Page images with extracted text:

══════════════════════════════

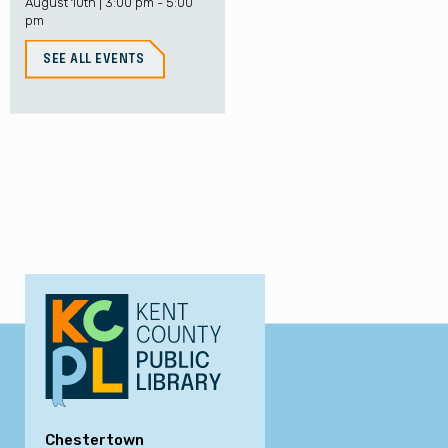
August 10th | 3:00 pm - 5:00
pm
SEE ALL EVENTS
Chestertown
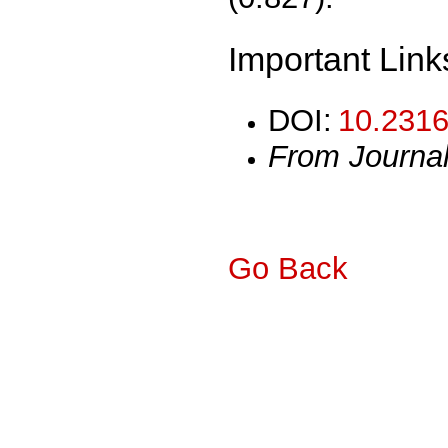
Important Link
DOI:
10.2316
From Journa
Go Back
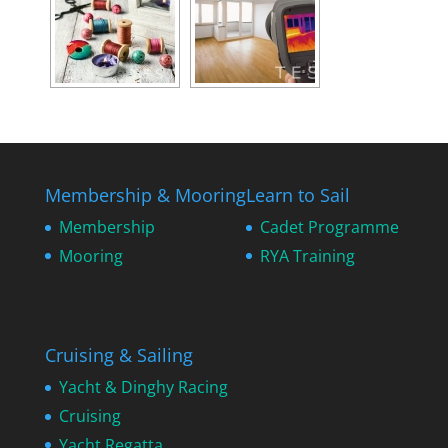
Membership & Mooring
Learn to Sail
Membership
Cadet Programme
Mooring
RYA Training
Cruising & Sailing
Yacht & Dinghy Racing
Cruising
Yacht Regatta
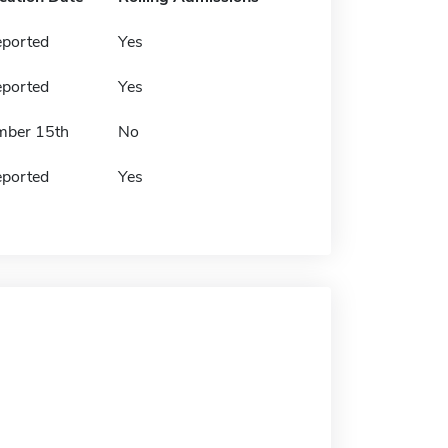
eported
Yes
eported
Yes
mber 15th
No
eported
Yes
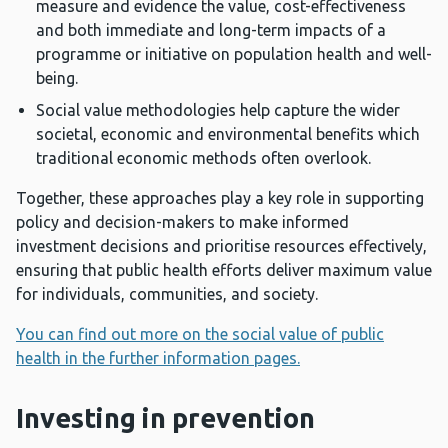
measure and evidence the value, cost-effectiveness
and both immediate and long-term impacts of a
programme or initiative on population health and well-
being.
Social value methodologies help capture the wider
societal, economic and environmental benefits which
traditional economic methods often overlook.
Together, these approaches play a key role in supporting
policy and decision-makers to make informed
investment decisions and prioritise resources effectively,
ensuring that public health efforts deliver maximum value
for individuals, communities, and society.
You can find out more on the social value of public
health in the further information pages.
Investing in prevention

══════════════════════════════

> **What you should do**: Can you reproduce, word for word, the text read from every one of these records, leaving the pictures out of your answer?

> **Your response**:
August 10th | 3:00 pm - 5:00
pm
SEE ALL EVENTS
Chestertown
Important Link
DOI:
10.2316
From Journa
Go Back
Membership & Mooring
Learn to Sail
Membership
Cadet Programme
Mooring
RYA Training
Cruising & Sailing
Yacht & Dinghy Racing
Cruising
Yacht Regatta
eported
Yes
eported
Yes
mber 15th
No
eported
Yes
measure and evidence the value, cost-effectiveness
and both immediate and long-term impacts of a
programme or initiative on population health and well-
being.
Social value methodologies help capture the wider
societal, economic and environmental benefits which
traditional economic methods often overlook.
Together, these approaches play a key role in supporting
policy and decision-makers to make informed
investment decisions and prioritise resources effectively,
ensuring that public health efforts deliver maximum value
for individuals, communities, and society.
You can find out more on the social value of public
health in the further information pages.
Investing in prevention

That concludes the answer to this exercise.